Full waveform inversion (FWI) has been an important tool in building and improving velocity models (see, e.g., A. Tarantola's 1984 article, “Inversion of Seismic Reflection Data in the Acoustic Approximation,” in Geophysics, 49, pages 1259-1266, the content of which is incorporated herein in its entirety). Classical FWI methods involve minimization of a square misfit (also known as “cost”) function between the calculated (i.e., modeled) data and observed (real, acquired) data. The connection between migration and the gradient of FWI was identified early in FWI's history (see, e.g., P. Lailly's 1983 article, “The seismic inverse problem as a sequence of before stack migrations,” in the Conference on Inverse Scattering, Theory and application, SIAM, Philadelphia, Pa., USA, Expanded Abstracts, pages 206-220, the content of which is incorporated herein in its entirety).

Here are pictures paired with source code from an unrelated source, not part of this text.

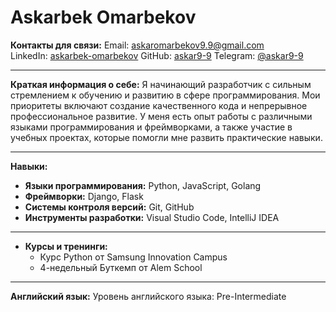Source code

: 

# Askarbek Omarbekov

**Контакты для связи:**
Email: askaromarbekov9.9@gmail.com  
LinkedIn: [askarbek-omarbekov](www.linkedin.com/in/askarbek-omarbekov)
GitHub: [askar9-9](https://github.com/askar9-9)
Telegram: [@askar9-9](https://t.me/askar9_9)

---

**Краткая информация о себе:**
Я начинающий разработчик с сильным стремлением к обучению и развитию в сфере программирования. Мои приоритеты включают создание качественного кода и непрерывное профессиональное развитие. У меня есть опыт работы с различными языками программирования и фреймворками, а также участие в учебных проектах, которые помогли мне развить практические навыки.

---

**Навыки:**
- **Языки программирования:** Python, JavaScript, Golang
- **Фреймворки:** Django, Flask
- **Системы контроля версий:** Git, GitHub
- **Инструменты разработки:** Visual Studio Code, IntelliJ IDEA

---


- **Курсы и тренинги:**
  - Курс Python от Samsung Innovation Campus
  - 4-недельный Буткемп от Alem School
---

**Английский язык:**
Уровень английского языка: Pre-Intermediate  
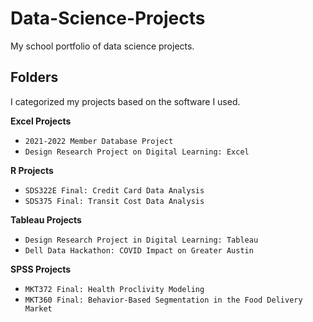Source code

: # Data-Science-Projects
My school portfolio of data science projects.  

## Folders
I categorized my projects based on the software I used. 

**Excel Projects**
* `2021-2022 Member Database Project`
* `Design Research Project on Digital Learning: Excel`

**R Projects**
* `SDS322E Final: Credit Card Data Analysis`
* `SDS375 Final: Transit Cost Data Analysis` 

**Tableau Projects**
* `Design Research Project in Digital Learning: Tableau`
* `Dell Data Hackathon: COVID Impact on Greater Austin`

**SPSS Projects**
* `MKT372 Final: Health Proclivity Modeling`
* `MKT360 Final: Behavior-Based Segmentation in the Food Delivery Market`
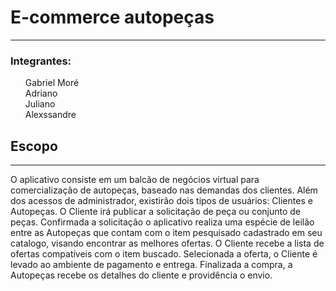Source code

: # E-commerce autopeças

<hr />

<div>
  <h3>Integrantes:</h3>
  <ul style="list-style: none;">
  <li>Gabriel Moré</li>
  <li>Adriano</li>
  <li>Juliano</li>
  <li>Alexssandre</li>
  </ul>
</div>

<h2>Escopo</h2>
<hr />

<section id="escopo">
<article>
<p>
O aplicativo consiste em um balcão de negócios virtual para comercialização de autopeças, baseado nas demandas dos clientes.
Além dos acessos de administrador, existirão dois tipos de usuários: Clientes e Autopeças.
O Cliente irá publicar a solicitação de peça ou conjunto de peças.
Confirmada a solicitação o aplicativo realiza uma espécie de leilão entre as Autopeças que contam com o item pesquisado cadastrado em seu catalogo, visando encontrar as melhores ofertas.
O Cliente recebe a lista de ofertas compatíveis com o item buscado.
Selecionada a oferta, o Cliente é levado ao ambiente de pagamento e entrega.
Finalizada a compra, a Autopeças recebe os detalhes do cliente e providência o envio.
</p>
</article>
</section>
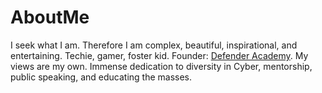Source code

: # AboutMe
I seek what I am. Therefore I am complex, beautiful, inspirational, and entertaining. Techie, gamer, foster kid. Founder: <a href="www.networkdefenderacademy.com">Defender Academy</a>. My views are my own. Immense dedication to diversity in Cyber, mentorship, public speaking, and educating the masses. 

#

Practically migration and gradient of FWI (used in the local non-linear optimization process) both involve the zero time lag cross-correlation of the propagated incident wavefield by the back-propagated reflected wavefield. This connection is valid for reflected waves, but not for diving waves. Indeed, while diving waves are generally muted in depth migration, they are critical to FWI's success (see, e.g., R. G. Pratt's 1999 article, “Seismic waveform inversion in the frequency domain, Part1: Theory and verification in a physical scale model,” in Geophysics, 64, pages 888-901, the content of which is incorporated herein in its entirety). This difference, in addition to the non-linear aspect of FWI, implies that FWI is not fully equivalent to a migration plus a stratigraphic inversion. However, some interesting cross-fertilizations between these techniques are present.
It is desirable to improve FWI methods for obtaining high-resolution velocity models from reflected waves in a more reliable and faster manner than conventional FWI.